My first impression (from your description) is that, in the British context, such a series works only as a put-down, rather than a satire.
Last night on a live nature programme in torrential Scottish rain, a Welsh presenter said he’d met a man carrying planks, who said his name was Noah. My wife commented that it’s unlikely anyone under the age of 50 got the joke, and that’s true - you have only to watch University Challenge to realize that there is almost no cultural memory left of biblical matters.
Nobody here (apart from a few dinosaurs) has read a KJV for decades, nor has any idea of Ussher’s chronology… except, maybe, from scientistic programmes on evolution telling them that clowns in the olden days thought they’d pinned down the creation of the world to whatever time and date it was (whilst counting angels on the head of a pin, no doubt).

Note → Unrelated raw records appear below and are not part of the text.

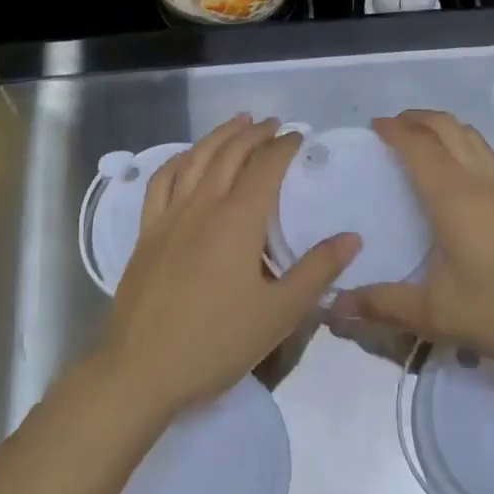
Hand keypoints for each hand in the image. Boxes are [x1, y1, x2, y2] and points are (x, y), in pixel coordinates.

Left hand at [99, 116, 359, 421]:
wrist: (140, 371)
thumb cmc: (215, 343)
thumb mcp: (278, 314)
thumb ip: (317, 271)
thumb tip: (353, 237)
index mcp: (239, 218)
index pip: (266, 166)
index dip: (284, 145)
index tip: (299, 136)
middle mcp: (204, 204)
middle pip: (231, 152)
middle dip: (256, 133)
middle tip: (274, 124)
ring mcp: (171, 214)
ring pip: (197, 157)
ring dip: (221, 134)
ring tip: (239, 122)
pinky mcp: (148, 231)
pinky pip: (162, 180)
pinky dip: (180, 159)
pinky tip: (188, 157)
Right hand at [333, 110, 493, 374]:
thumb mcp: (436, 315)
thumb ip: (383, 305)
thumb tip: (334, 305)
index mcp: (453, 195)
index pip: (418, 145)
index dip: (394, 129)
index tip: (373, 126)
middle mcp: (480, 179)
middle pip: (447, 127)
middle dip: (417, 118)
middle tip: (392, 127)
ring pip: (471, 136)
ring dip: (443, 127)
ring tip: (422, 140)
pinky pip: (487, 153)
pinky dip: (465, 144)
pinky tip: (461, 173)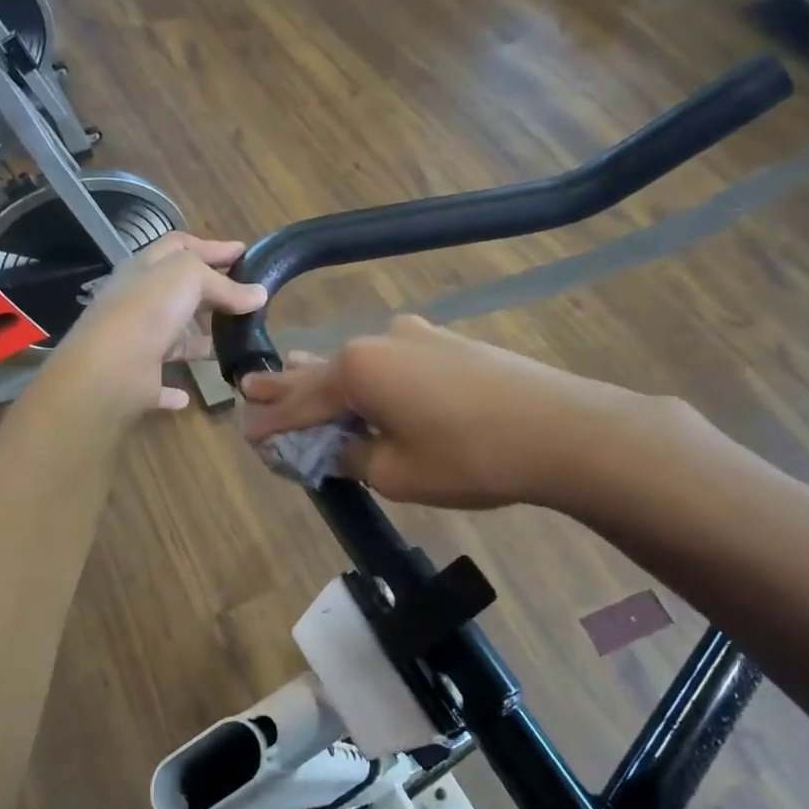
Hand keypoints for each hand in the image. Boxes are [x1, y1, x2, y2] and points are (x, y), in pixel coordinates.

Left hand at [47, 233, 266, 417]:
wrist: (109, 369)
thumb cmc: (148, 310)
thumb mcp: (188, 278)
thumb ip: (223, 283)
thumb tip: (259, 294)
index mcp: (144, 270)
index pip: (179, 247)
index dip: (212, 247)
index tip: (244, 253)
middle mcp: (138, 303)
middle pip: (178, 292)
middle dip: (211, 293)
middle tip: (246, 298)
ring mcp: (136, 343)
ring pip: (172, 338)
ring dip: (198, 341)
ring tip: (234, 342)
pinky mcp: (138, 380)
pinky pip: (159, 385)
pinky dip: (174, 390)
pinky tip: (189, 396)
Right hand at [239, 316, 653, 509]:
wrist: (561, 430)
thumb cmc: (469, 456)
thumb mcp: (396, 472)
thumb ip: (353, 456)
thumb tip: (339, 447)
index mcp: (357, 369)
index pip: (300, 402)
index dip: (272, 421)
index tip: (247, 432)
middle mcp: (378, 341)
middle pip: (321, 371)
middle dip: (287, 386)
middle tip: (251, 388)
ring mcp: (416, 336)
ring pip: (356, 361)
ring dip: (327, 377)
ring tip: (292, 374)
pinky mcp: (446, 343)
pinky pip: (390, 360)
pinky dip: (368, 376)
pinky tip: (363, 380)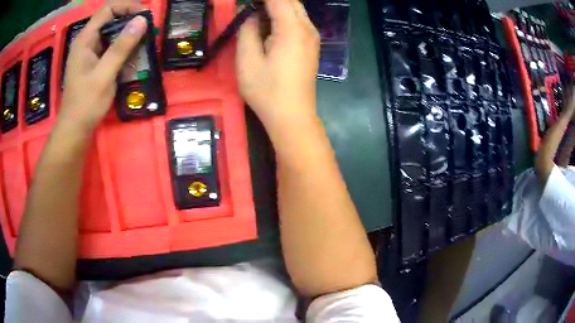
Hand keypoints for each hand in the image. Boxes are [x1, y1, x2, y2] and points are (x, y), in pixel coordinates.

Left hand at [58, 1, 145, 133]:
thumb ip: (121, 47)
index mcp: (85, 39)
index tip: (144, 16)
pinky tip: (131, 61)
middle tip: (147, 33)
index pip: (108, 9)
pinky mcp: (95, 63)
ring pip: (113, 34)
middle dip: (130, 23)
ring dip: (129, 38)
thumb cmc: (85, 104)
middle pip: (112, 19)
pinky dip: (124, 51)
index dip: (127, 6)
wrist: (75, 130)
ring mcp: (91, 53)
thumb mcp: (104, 74)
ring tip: (142, 47)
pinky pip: (111, 48)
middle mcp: (88, 41)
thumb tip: (142, 20)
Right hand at [236, 0, 319, 129]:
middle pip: (290, 1)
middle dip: (270, 0)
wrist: (292, 116)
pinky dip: (284, 15)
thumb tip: (249, 14)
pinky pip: (298, 20)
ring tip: (256, 13)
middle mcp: (307, 28)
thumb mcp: (247, 60)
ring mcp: (312, 36)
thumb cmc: (267, 91)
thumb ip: (247, 30)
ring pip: (296, 9)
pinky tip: (269, 23)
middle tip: (248, 7)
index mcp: (292, 28)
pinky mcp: (311, 45)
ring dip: (277, 5)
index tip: (245, 3)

Even knowledge of the basic Genesis story is hazy (I’d say even amongst many churchgoers). So the drama seems simply to be driving home memes against what savvy people think they know of American Fundamentalism rather than satirizing any actual British religion (unless you see it as mocking a tiny minority, which would be unkind).
“Fundies will be really wild with a feminist God, that the KJV dates are wrong, that we’ve rumbled their “mock in the rock” theory of dinosaurs, and that original sin is called into doubt.” Except that there are about as many Fundamentalists like that in Britain as there are flat-earthers, so it seems to me the equivalent of a Roman TV series repeating the claim that Christians worship a crucified donkey.
Hey, but maybe it’s intended mainly for the US market, where at least you get the impression that Joe Public is vaguely acquainted with Christian teaching.